=== DATA EXTRACTS ===

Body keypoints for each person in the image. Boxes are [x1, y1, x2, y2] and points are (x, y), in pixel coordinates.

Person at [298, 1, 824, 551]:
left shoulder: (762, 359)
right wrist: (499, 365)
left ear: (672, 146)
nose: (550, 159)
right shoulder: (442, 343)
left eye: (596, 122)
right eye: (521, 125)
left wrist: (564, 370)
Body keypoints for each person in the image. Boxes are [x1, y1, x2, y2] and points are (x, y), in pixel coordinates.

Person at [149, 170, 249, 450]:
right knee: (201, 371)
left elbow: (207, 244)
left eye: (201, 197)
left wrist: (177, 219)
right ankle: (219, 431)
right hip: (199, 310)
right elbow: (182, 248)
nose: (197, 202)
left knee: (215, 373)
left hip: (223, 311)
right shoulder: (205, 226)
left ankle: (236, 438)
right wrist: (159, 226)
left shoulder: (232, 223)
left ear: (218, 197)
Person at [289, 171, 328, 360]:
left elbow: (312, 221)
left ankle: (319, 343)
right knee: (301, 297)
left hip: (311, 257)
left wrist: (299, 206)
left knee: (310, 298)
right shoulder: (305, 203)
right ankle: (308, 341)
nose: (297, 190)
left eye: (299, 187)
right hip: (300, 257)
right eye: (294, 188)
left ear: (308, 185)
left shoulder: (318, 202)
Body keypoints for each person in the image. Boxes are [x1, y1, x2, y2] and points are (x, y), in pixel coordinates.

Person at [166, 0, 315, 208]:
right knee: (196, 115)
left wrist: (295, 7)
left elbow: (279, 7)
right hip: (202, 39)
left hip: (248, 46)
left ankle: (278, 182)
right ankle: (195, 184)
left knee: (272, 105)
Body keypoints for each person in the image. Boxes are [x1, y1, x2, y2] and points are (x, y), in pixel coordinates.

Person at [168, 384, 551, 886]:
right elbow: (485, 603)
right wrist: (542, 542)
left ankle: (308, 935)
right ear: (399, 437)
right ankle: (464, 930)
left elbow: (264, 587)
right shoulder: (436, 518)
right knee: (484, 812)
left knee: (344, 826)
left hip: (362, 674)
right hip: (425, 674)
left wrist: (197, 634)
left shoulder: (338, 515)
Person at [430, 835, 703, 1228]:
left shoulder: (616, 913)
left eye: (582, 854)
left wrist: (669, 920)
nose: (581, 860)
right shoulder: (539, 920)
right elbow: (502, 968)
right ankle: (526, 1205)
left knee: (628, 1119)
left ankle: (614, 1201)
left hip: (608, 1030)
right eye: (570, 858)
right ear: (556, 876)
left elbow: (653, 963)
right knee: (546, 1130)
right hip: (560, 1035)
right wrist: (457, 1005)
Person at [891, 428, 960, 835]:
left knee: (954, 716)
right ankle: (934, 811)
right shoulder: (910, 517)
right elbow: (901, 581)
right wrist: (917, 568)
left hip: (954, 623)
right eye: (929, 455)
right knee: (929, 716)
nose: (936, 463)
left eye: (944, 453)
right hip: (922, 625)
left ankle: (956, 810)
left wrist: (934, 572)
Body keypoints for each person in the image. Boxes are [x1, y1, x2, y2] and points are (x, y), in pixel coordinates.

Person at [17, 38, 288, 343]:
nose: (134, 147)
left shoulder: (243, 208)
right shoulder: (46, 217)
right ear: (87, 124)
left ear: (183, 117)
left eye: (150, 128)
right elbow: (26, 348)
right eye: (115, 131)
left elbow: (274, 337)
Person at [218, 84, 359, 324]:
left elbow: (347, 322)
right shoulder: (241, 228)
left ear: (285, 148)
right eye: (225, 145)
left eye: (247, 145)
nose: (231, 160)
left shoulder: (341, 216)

===

- TASK: Transcribe each line of the data exactly, skipping none.

- TASK ANSWER:
Body keypoints for each person in the image. Boxes are [x1, y1, x2, y2] and points are (x, y), in pixel coordinates.

Person at [298, 1, 824, 551]:
left shoulder: (762, 359)
right wrist: (499, 365)
left ear: (672, 146)
nose: (550, 159)
right shoulder: (442, 343)
left eye: (596, 122)
right eye: (521, 125)
left wrist: (564, 370)
Body keypoints for each person in the image. Boxes are [x1, y1, x2, y2] and points are (x, y), in pixel coordinates.

Person at [149, 170, 249, 450]:
right knee: (201, 371)
left elbow: (207, 244)
left eye: (201, 197)
left wrist: (177, 219)
right ankle: (219, 431)
right hip: (199, 310)
right elbow: (182, 248)
nose: (197, 202)
left knee: (215, 373)
left hip: (223, 311)
right shoulder: (205, 226)
left ankle: (236, 438)
right wrist: (159, 226)
left shoulder: (232, 223)
left ear: (218, 197)
Person at [289, 171, 328, 360]:
left elbow: (312, 221)
left ankle: (319, 343)
right knee: (301, 297)
left hip: (311, 257)
left wrist: (299, 206)
left knee: (310, 298)
right shoulder: (305, 203)
right ankle: (308, 341)
nose: (297, 190)
left eye: (299, 187)
right hip: (300, 257)
right eye: (294, 188)
left ear: (308, 185)
left shoulder: (318, 202)
Body keypoints for each person in the image. Boxes are [x1, y1, x2, y2] and points are (x, y), in pixel coordinates.

Person at [166, 0, 315, 208]:
right knee: (196, 115)
left wrist: (295, 7)
left elbow: (279, 7)
right hip: (202, 39)
left hip: (248, 46)
left ankle: (278, 182)
right ankle: (195, 184)
left knee: (272, 105)
Body keypoints for each person in the image. Boxes are [x1, y1, x2, y2] and points are (x, y), in pixel coordinates.

Person at [168, 384, 551, 886]:
right elbow: (485, 603)
right wrist: (542, 542)
left ankle: (308, 935)
right ear: (399, 437)
right ankle: (464, 930)
left elbow: (264, 587)
right shoulder: (436, 518)
right knee: (484, 812)
left knee: (344, 826)
left hip: (362, 674)
right hip: (425, 674)
left wrist: (197, 634)
left shoulder: (338, 515)
Person at [430, 835, 703, 1228]:
left shoulder: (616, 913)
left eye: (582, 854)
left wrist: (669, 920)
nose: (581, 860)
right shoulder: (539, 920)
right elbow: (502, 968)
right ankle: (526, 1205)
left knee: (628, 1119)
left ankle: (614, 1201)
left hip: (608, 1030)
right eye: (570, 858)
right ear: (556, 876)
left elbow: (653, 963)
right knee: (546, 1130)
right hip: (560, 1035)
right wrist: (457, 1005)
Person at [891, 428, 960, 835]:
left knee: (954, 716)
right ankle: (934, 811)
right shoulder: (910, 517)
right elbow: (901, 581)
right wrist: (917, 568)
left hip: (954, 623)
right eye: (929, 455)
right knee: (929, 716)
nose: (936, 463)
left eye: (944, 453)
right hip: (922, 625)
left ankle: (956, 810)
left wrist: (934, 572)
Body keypoints for each person in the image. Boxes are [x1, y1, x2, y2] and points are (x, y), in pixel coordinates.

Person at [17, 38, 288, 343]:
nose: (134, 147)
left shoulder: (243, 208)
right shoulder: (46, 217)
right ear: (87, 124)
left ear: (183, 117)
left eye: (150, 128)
right elbow: (26, 348)
right eye: (115, 131)
left elbow: (274, 337)
Person at [218, 84, 359, 324]:
left elbow: (347, 322)
right shoulder: (241, 228)
left ear: (285, 148)
right eye: (225, 145)
left eye: (247, 145)
nose: (231, 160)
left shoulder: (341, 216)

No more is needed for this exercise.